When the days run together

Daily, influencers are telling us how to maximize our “quarantime.” They tell us the stocks we should purchase (none) and how we should have a hustler’s mindset. They tell us which podcasts to listen to and which books to read to become the next Bill Gates. Meanwhile, we’re fluctuating between being grateful for a break and being tired of the sameness we’re experiencing each day.

All the days seem to have run together and today feels more like March 32 than April 1. But are these influencers onto something? Should we follow their advice and use this time to dig deeper and develop ourselves?

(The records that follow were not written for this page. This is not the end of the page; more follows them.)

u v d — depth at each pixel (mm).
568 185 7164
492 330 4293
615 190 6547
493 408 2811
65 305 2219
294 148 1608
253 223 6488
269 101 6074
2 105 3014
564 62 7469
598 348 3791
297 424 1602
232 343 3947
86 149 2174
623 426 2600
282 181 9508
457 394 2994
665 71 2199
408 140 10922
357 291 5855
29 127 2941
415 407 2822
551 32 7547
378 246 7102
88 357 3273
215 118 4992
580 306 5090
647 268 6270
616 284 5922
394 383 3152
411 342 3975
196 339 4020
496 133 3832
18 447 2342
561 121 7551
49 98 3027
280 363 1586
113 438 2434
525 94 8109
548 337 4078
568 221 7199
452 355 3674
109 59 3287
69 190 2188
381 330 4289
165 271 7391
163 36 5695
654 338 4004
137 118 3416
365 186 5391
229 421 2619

Recently, I read an article about Keith LaMar. He is an inmate in Ohio who has spent more than 20 years in solitary confinement on death row. The steel space where he spends 23 hours alone each day is the size of a small closet or bathroom. Oprah and several other interviewers have reached out to Mr. LaMar with questions about how social distancing has impacted his life over the last several weeks. He simply equated social distancing with solitary confinement and gave his key to success: “you have to learn how to deal with yourself.”

“I’ve watched quite a few people fall apart, lose their minds. But I went in another direction. So 27 years later I’m still sound in mind and body and spirit. I attribute that to just reading and cultivating myself. That’s the thing, when you’re thrown upon yourself, you realize you are more equipped than you realized… It’s a good opportunity for people to tap into that.”

Keith LaMar as told to Samantha Michaels for Mother Jones

Our social world has indeed been thrown on itself. Generations of extroverts whose lives are filled with distractions are now being forced to deal with themselves in the most intimate of ways and with no escape. Social distancing has forced us to confront ourselves and the lies we’ve told about ourselves. Our inadequacies, strengths, quirks and limitations are on full display to us and our loved ones in our homes.

While this may seem like a negative thing, it’s just the opposite. Being faced with ourselves gives us the opportunity to change and improve. We have time and space to decide to be better and actually become better.

How many of us began 2020 with goals of improving our health, launching businesses and reading more? Maybe you wanted to be more spiritual or grow professionally. This big blip in time is giving you the chance to do those things!

Mr. Lamar will never see the outside of the Southern Ohio Correctional Facility in this lifetime. But that hasn’t stopped him from learning, writing and practicing yoga.

Most of our spaces are larger than Mr. Lamar’s, and we’re blessed to share these spaces with others. We have the ability to make small or large changes that will allow us to leave our quarantime better than we began. We can choose sameness and monotony, or we can choose growth and development.

I choose the latter, and I’m starting now.